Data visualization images
——————

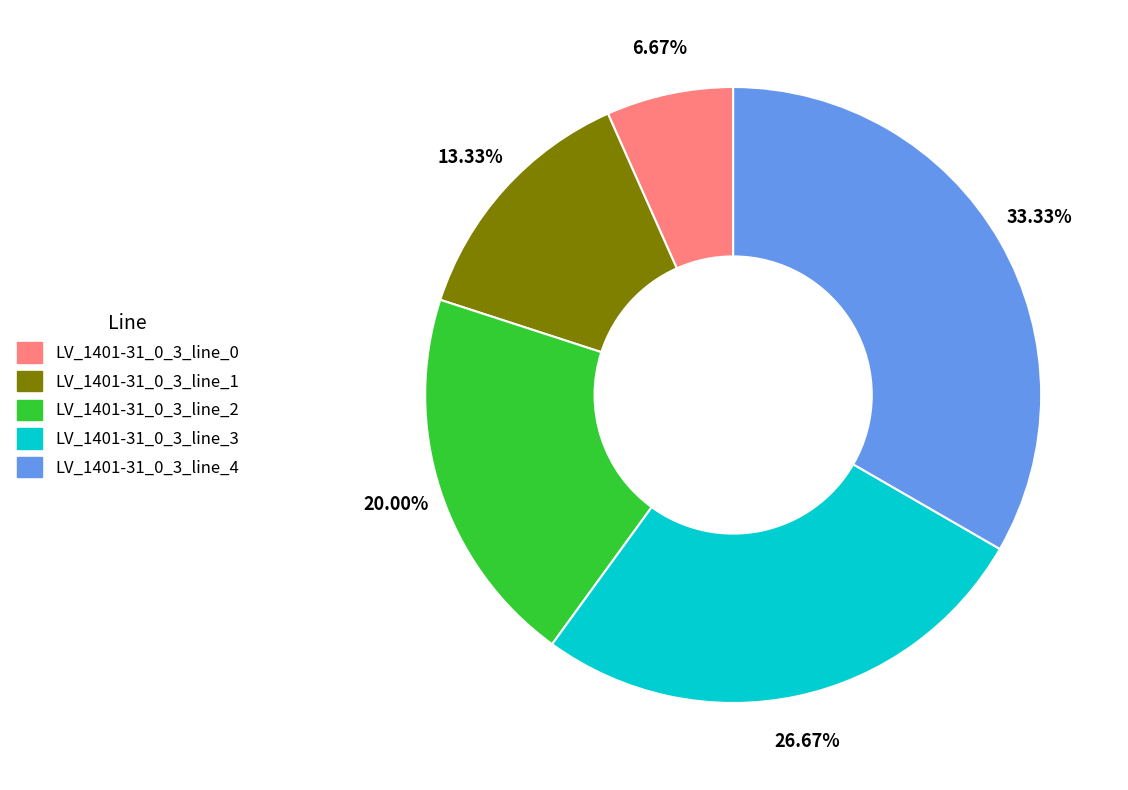

To the nearest percent, what is the difference between the largest and smallest slice percentages?

27%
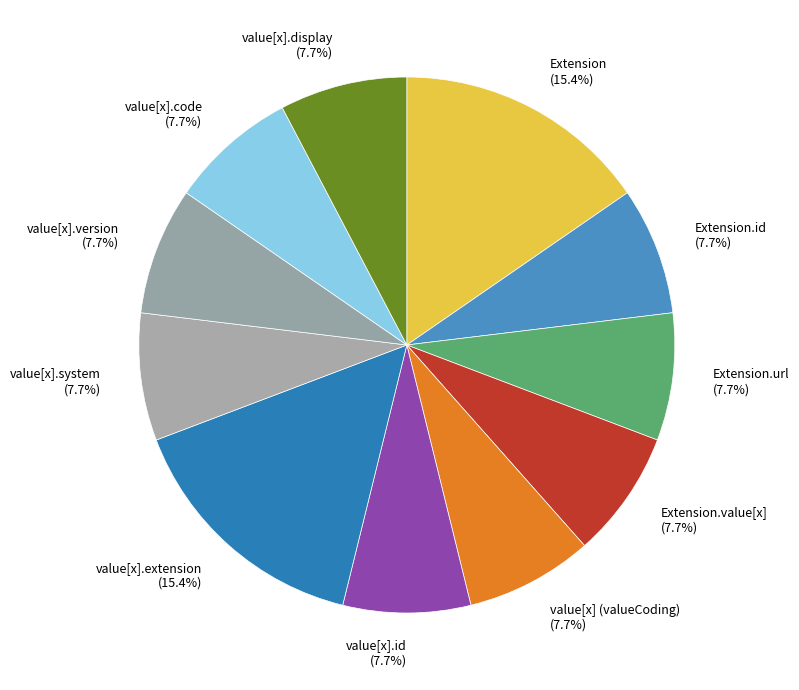

Count the number of slices in the pie.

11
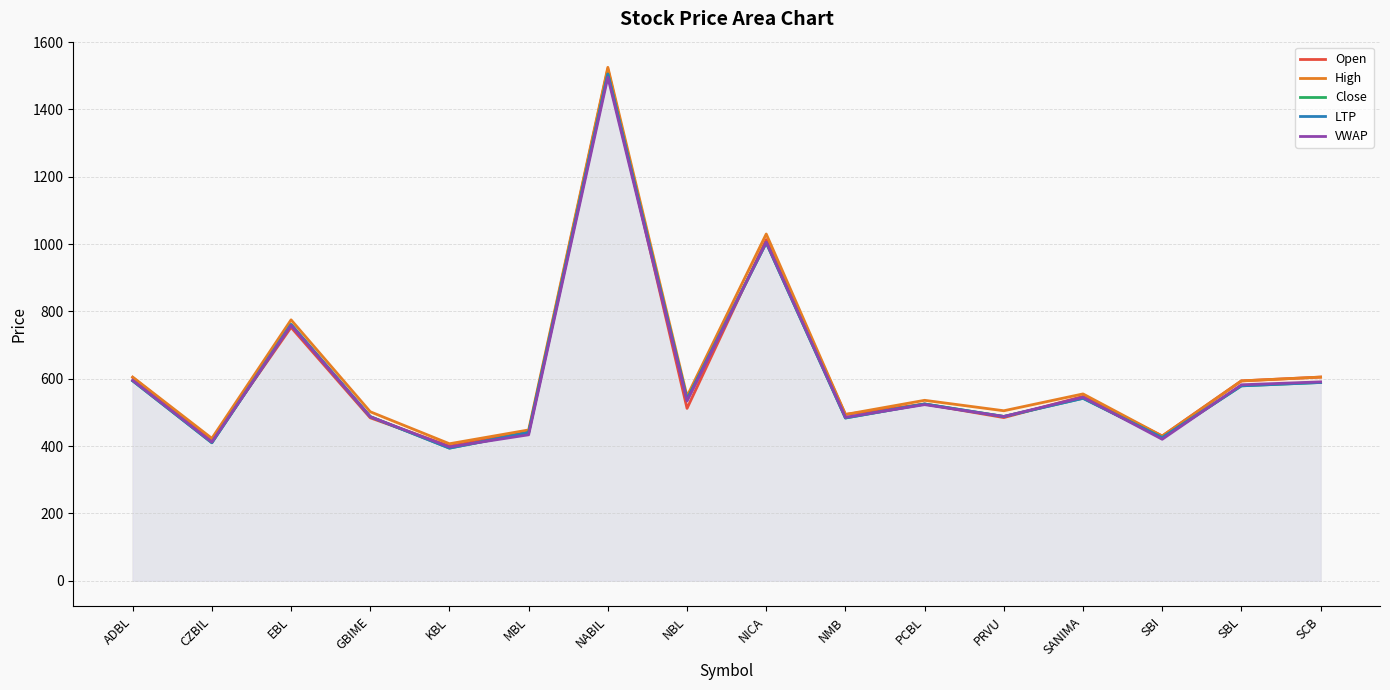

True or false: High and VWAP intersect in this chart.

False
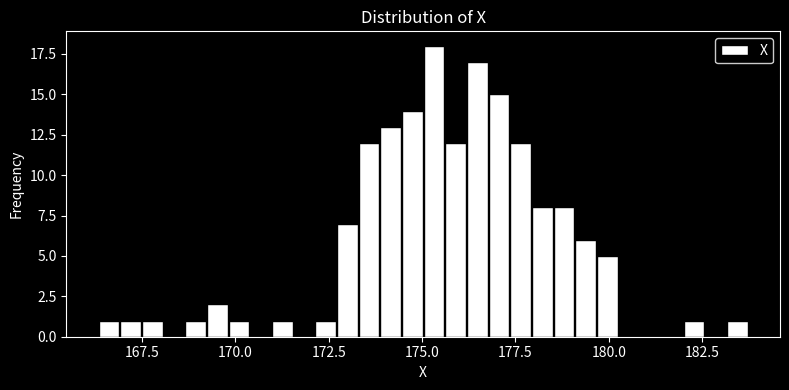

Read against the x-axis, roughly where is the centre of the tallest bar?

175.5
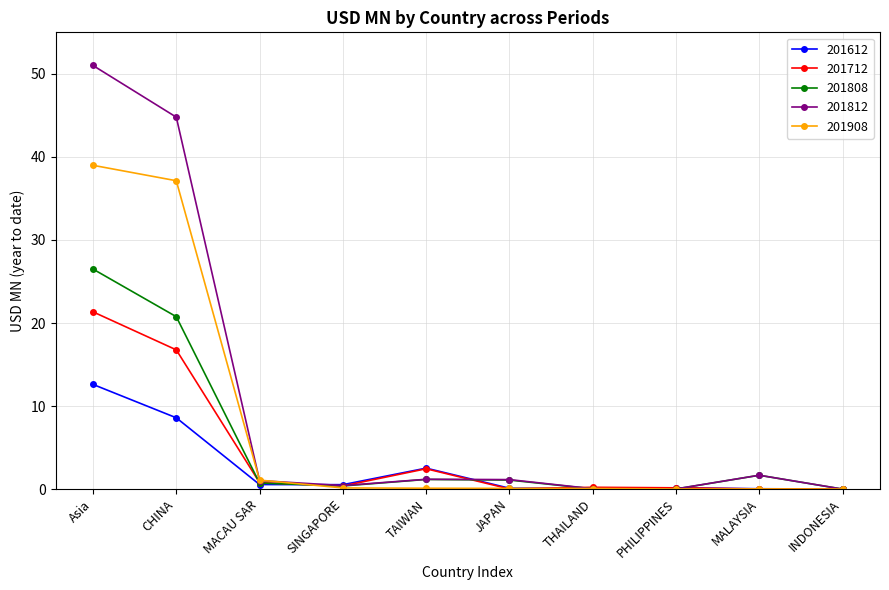

Where is the first local maximum for 201712?

TAIWAN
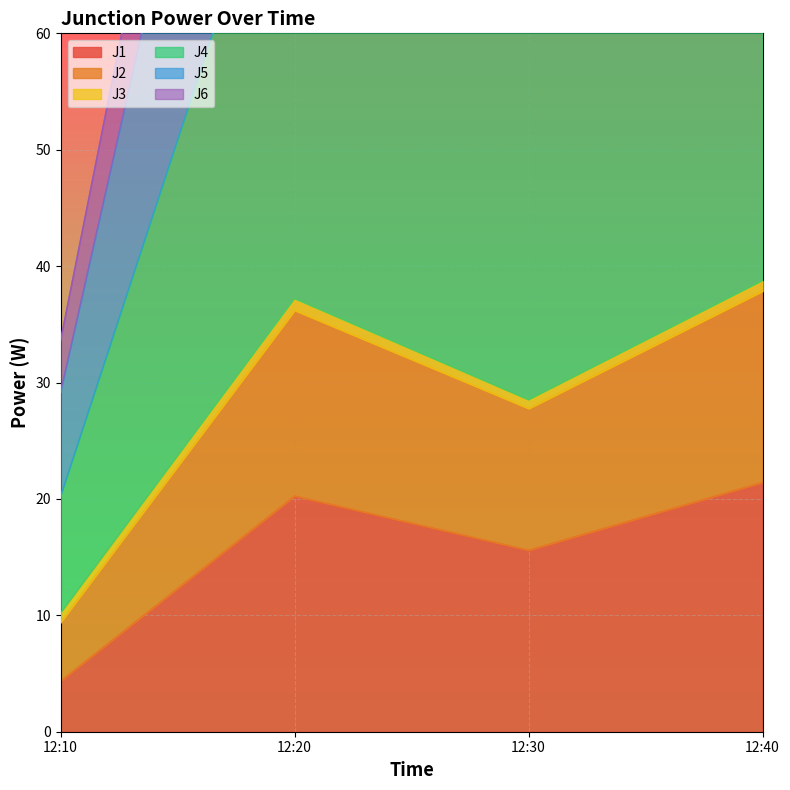

Reading right to left, what are all the values shown in this chart?

J1: 12:40=21.4	12:30=15.6	12:20=20.2	12:10=4.3
J2: 12:40=38.7	12:30=28.5	12:20=37.2	12:10=10.2
J4: 12:40=124.2	12:30=90.9	12:20=118.3	12:10=29.1
J5: 12:40=85.4	12:30=62.5	12:20=81.4	12:10=20.2
J6: 12:40=37.9	12:30=27.8	12:20=36.2	12:10=9.4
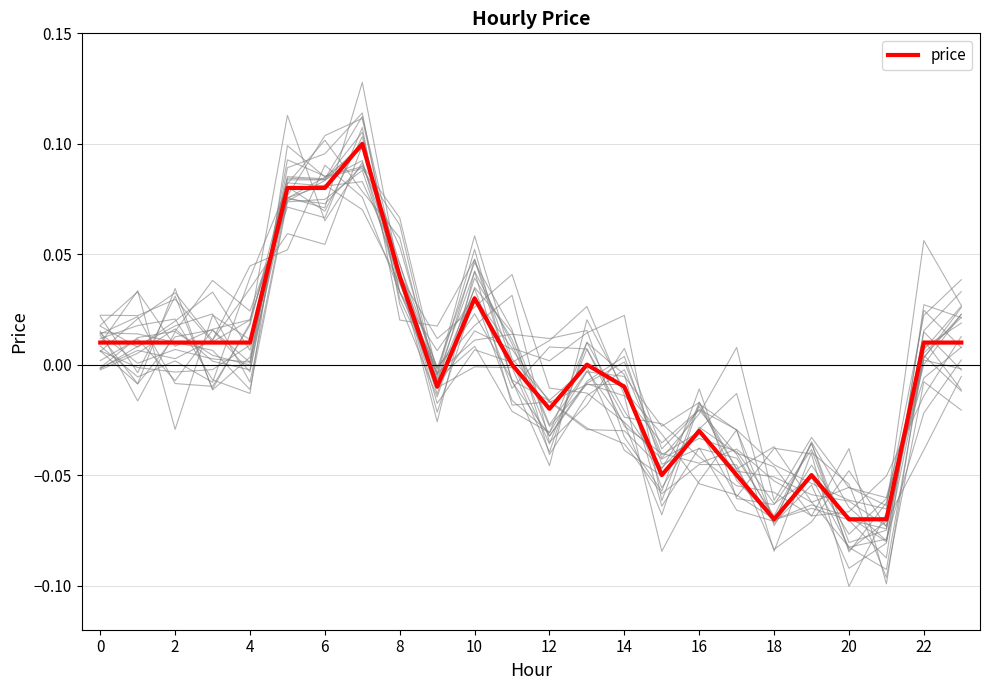

Reading left to right, transcribe all the data shown in this chart.

0.0	0.0	0.0	0.0	0.0	0.1	0.1	0.1	0.0	-0.0	0.0	0.0	-0.0	0.0	-0.0	-0.1	-0.0	-0.1	-0.1	-0.1	-0.1	-0.1	0.0	0.0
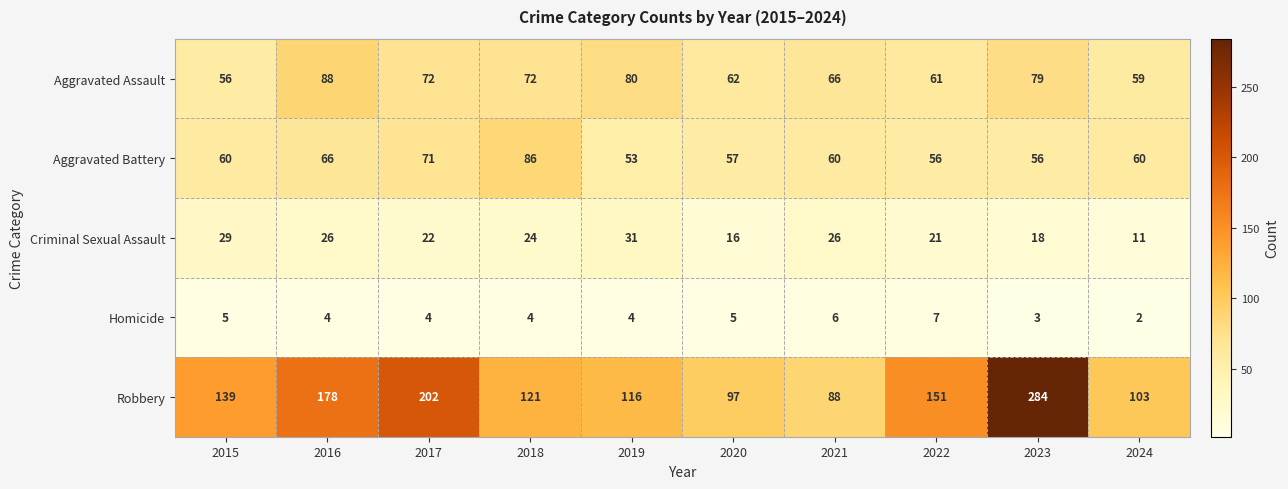

Read the Criminal Sexual Assault value at 2015.

29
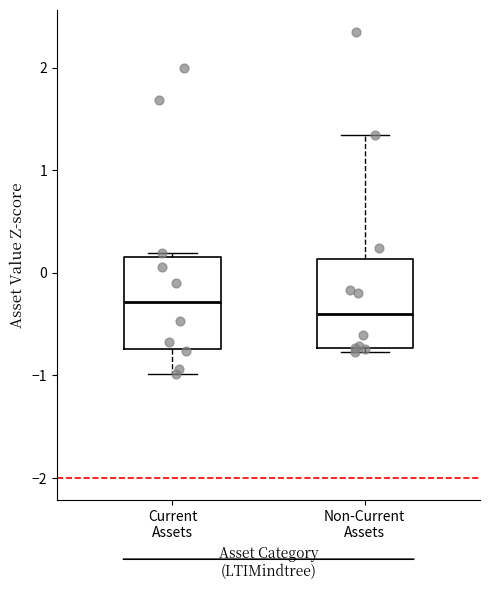

Reading left to right, read every box against the y-axis: the position of its median line, the range the box covers, and the ends of its whiskers. The values are not printed on the chart, so give them approximately, as read against the axis.

Current Assets: median -0.3, box -0.7 to 0.2, whiskers -1.0 to 0.2 (just above the box's upper edge)
Non-Current Assets: median -0.4, box -0.7 to 0.1, whiskers -0.8 to 1.3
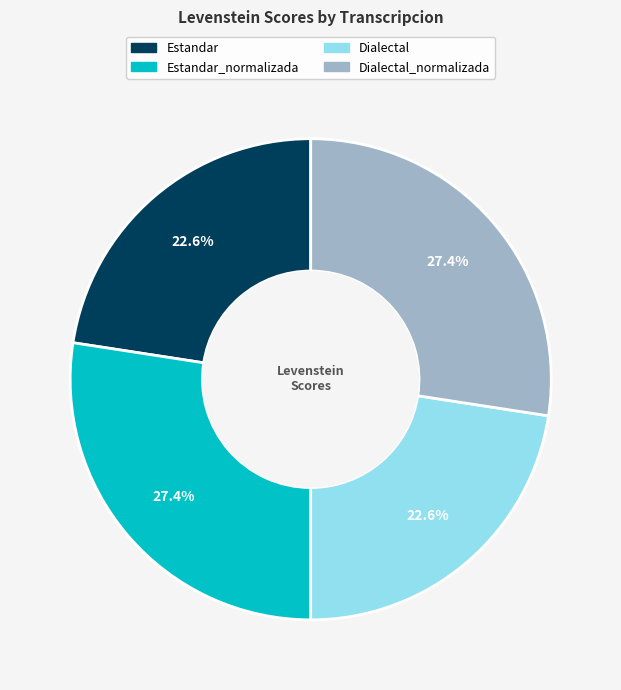

What percentage is NOT represented by Estandar?

77.4%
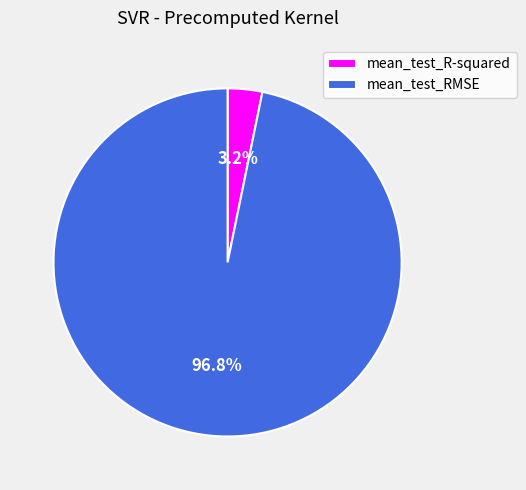

Which has a higher value, mean_test_R-squared or mean_test_RMSE?

mean_test_RMSE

——————

● **YOUR ASSIGNMENT**
Print every record above word for word, leaving out the pictures.

● **OUTPUT OF THE EXERCISE**
To the nearest percent, what is the difference between the largest and smallest slice percentages?

27%

Count the number of slices in the pie.

11

True or false: High and VWAP intersect in this chart.

False

Read against the x-axis, roughly where is the centre of the tallest bar?

175.5

Where is the first local maximum for 201712?

TAIWAN

Reading right to left, what are all the values shown in this chart?

J1: 12:40=21.4	12:30=15.6	12:20=20.2	12:10=4.3
J2: 12:40=38.7	12:30=28.5	12:20=37.2	12:10=10.2
J4: 12:40=124.2	12:30=90.9	12:20=118.3	12:10=29.1
J5: 12:40=85.4	12:30=62.5	12:20=81.4	12:10=20.2
J6: 12:40=37.9	12:30=27.8	12:20=36.2	12:10=9.4

Reading left to right, transcribe all the data shown in this chart.

0.0	0.0	0.0	0.0	0.0	0.1	0.1	0.1	0.0	-0.0	0.0	0.0	-0.0	0.0	-0.0	-0.1	-0.0	-0.1	-0.1	-0.1	-0.1	-0.1	0.0	0.0

Read the Criminal Sexual Assault value at 2015.

29

Reading left to right, read every box against the y-axis: the position of its median line, the range the box covers, and the ends of its whiskers. The values are not printed on the chart, so give them approximately, as read against the axis.

Current Assets: median -0.3, box -0.7 to 0.2, whiskers -1.0 to 0.2 (just above the box's upper edge)
Non-Current Assets: median -0.4, box -0.7 to 0.1, whiskers -0.8 to 1.3

What percentage is NOT represented by Estandar?

77.4%

Which has a higher value, mean_test_R-squared or mean_test_RMSE?

mean_test_RMSE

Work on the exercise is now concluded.